▸ **TASK PROMPT**
State, as one number, how many lines in these records hold "roja".

[[ RECORDS FOR THIS EXERCISE, beginning ]]

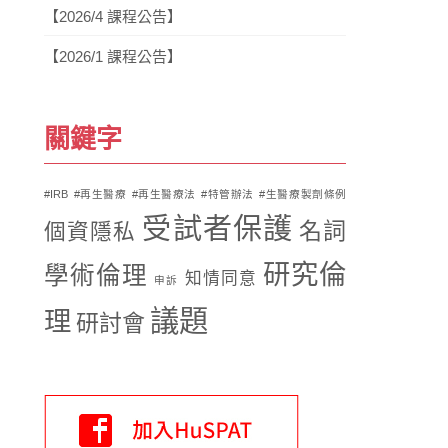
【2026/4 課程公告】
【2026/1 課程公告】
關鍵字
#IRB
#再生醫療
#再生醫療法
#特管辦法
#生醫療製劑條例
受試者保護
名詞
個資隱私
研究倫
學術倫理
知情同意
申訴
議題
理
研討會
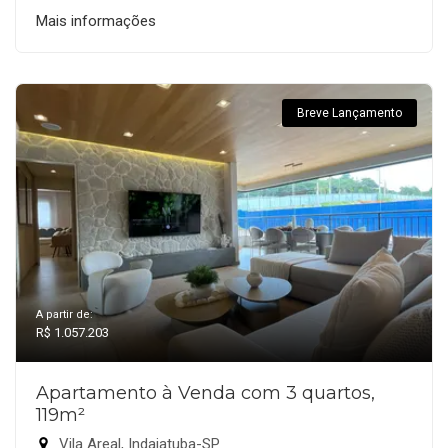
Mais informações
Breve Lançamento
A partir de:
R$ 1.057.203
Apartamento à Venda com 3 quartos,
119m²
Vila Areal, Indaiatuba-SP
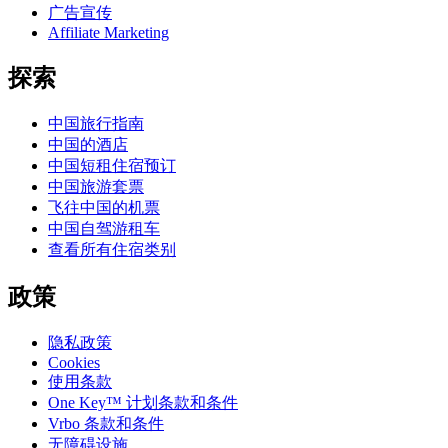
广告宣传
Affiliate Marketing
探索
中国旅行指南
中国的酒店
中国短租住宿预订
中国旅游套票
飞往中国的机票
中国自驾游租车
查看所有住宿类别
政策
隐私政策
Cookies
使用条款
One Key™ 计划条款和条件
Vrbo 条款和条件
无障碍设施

[[ RECORDS FOR THIS EXERCISE, end ]]
[[ RECORDS FOR THIS EXERCISE, beginning ]]

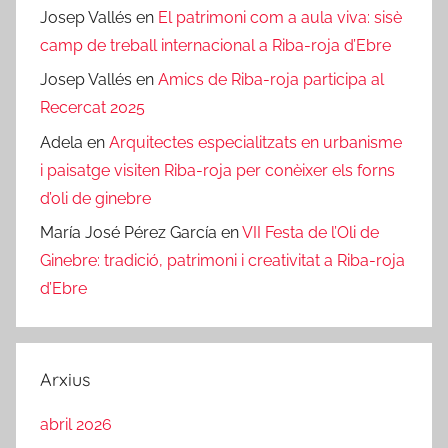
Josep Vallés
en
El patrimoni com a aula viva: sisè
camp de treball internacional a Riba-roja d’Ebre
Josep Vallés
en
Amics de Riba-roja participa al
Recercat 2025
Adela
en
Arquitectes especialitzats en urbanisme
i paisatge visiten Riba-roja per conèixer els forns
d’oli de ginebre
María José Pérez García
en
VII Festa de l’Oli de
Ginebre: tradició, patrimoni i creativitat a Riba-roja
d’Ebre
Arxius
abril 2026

[[ RECORDS FOR THIS EXERCISE, end ]]

▸ **OUTPUT**
4